I have a MacBook, and I installed GIMP. It has been great except, every time I try to use the brush, the program quits on me. I can't use the eraser, brush, ink pen, pencil, smudge tool, dodge tool, and blur tool. Please help!


----------



## shuuhen (Sep 4, 2004)

Welcome to TSF.

What version of Mac OS X are you using? I'm assuming Leopard (10.5), which has a new version of X11. Did you get GIMP from http://wilber-loves-apple.org?


----------



## sinclair_tm (Mar 11, 2005)

The Gimp has some issues with 10.5, or namely the version of X11 that is included with 10.5, last I checked.

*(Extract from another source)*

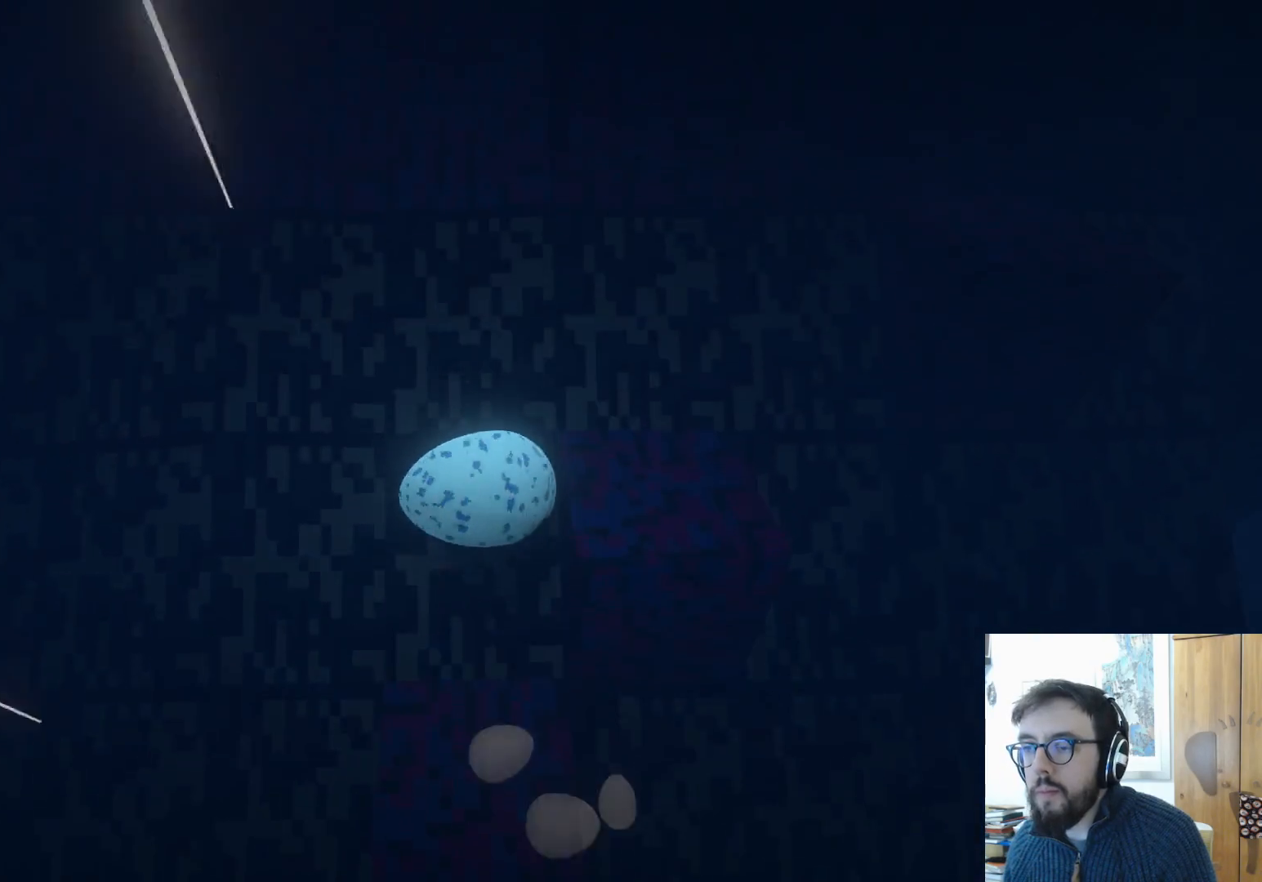
{"buttons": [], "left_stick": "up-right", "right_stick": "center", "events": [[333, "left_stick", "up-right"]]}
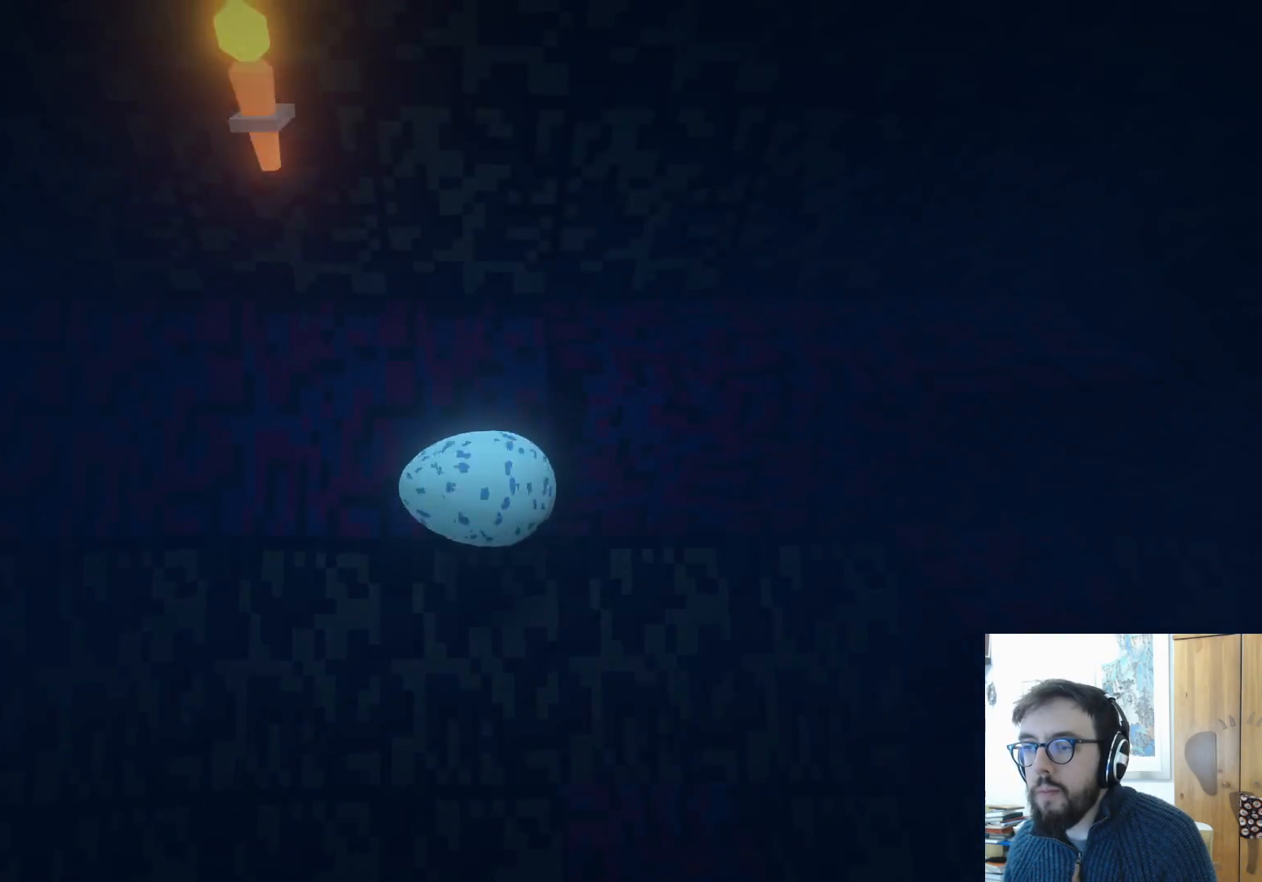
{"buttons": [], "left_stick": "up-right", "right_stick": "center", "events": []}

I'm not sure if it has been resolved yet.


----------



## shuuhen (Sep 4, 2004)

sinclair_tm said:


> The Gimp has some issues with 10.5, or namely the version of X11 that is included with 10.5, last I checked. I'm not sure if it has been resolved yet.


 That's what I was thinking was the case. There is a patched version of X11 that I hadn't tried at the time of my last post. I can use the Leopard version of the GIMP from http://wilber-loves-apple.org/ with the patched X11 from http://trac.macosforge.org/projects/xquartz. Pencil, smudge, etc. seem to work fine with that combination.


----------



## NekoGIMP (Jun 21, 2009)

I have GIMP for Mac, and I downloaded it from the GIMP site. Every time I wanna change the color of what I'm doing I pull up the little toolbar, then I have to pull up the picture, then the toolbar again, then the picture, on and on and on. Is this normal and should I forsake GIMP cuz it drives me nuts, or is it a fixable problem?


----------



## sinclair_tm (Mar 11, 2005)

What do you mean you have to pull up the picture or toolbar? Have you tried moving the windows around, or resizing them so that they are both open at the same time?


----------